_Exercise text_
When Barack Obama entered the White House seven years ago, his team promised to bring change to international politics. And Hillary Clinton, who then held the top diplomatic job, was tasked with clearing the skies with Moscow and resetting the relations with Russia.

But last year, Hillary compared Russian President Vladimir Putin with Adolf Hitler when talking about Moscow's alleged aggression in Ukraine.

Republican presidential candidate and Kentucky State Senator Rand Paul gave a keynote speech in Los Angeles, Friday, were he said that, for her past foreign policy failures, Democratic presidential hopeful Hillary Clinton "should be forever precluded from being commander-in-chief" of the United States.

Robert Emmett Tyrrell Jr., editor-in-chief of the American Spectator magazine, believes foreign policy is partly why Hillary Clinton won't become President.

Foreign policy is the first grounds to consider her to miss-on,” Tyrrell said, stressing that Clinton’s “hanging around with the elites” is now a “matter of the public record,” making her a “pretty poor champion for the middle class.”

The Hillary Clinton campaign had a rough start, but her campaign’s largest obstacles seem to be in front of her, coming in the form of indistinct policy stances and scandals that continue to weigh down her momentum and popularity.

_Exercise aim_
From the passage on Hillary Clinton and foreign policy, write out everything from "The Hillary Clinton" down to "momentum and popularity.", word for word. The material placed after this note is not needed for the exercise.

_Given information_
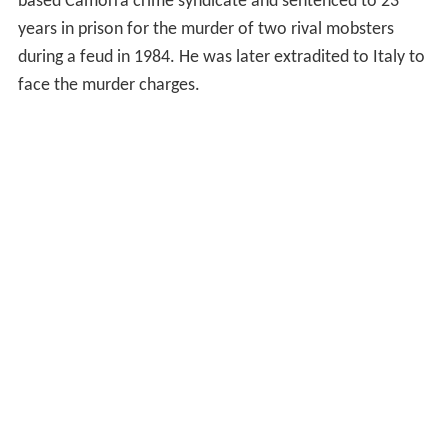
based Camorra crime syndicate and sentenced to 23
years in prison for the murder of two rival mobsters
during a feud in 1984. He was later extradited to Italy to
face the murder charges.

_Finished exercise_
The Hillary Clinton campaign had a rough start, but her campaign’s largest obstacles seem to be in front of her, coming in the form of indistinct policy stances and scandals that continue to weigh down her momentum and popularity.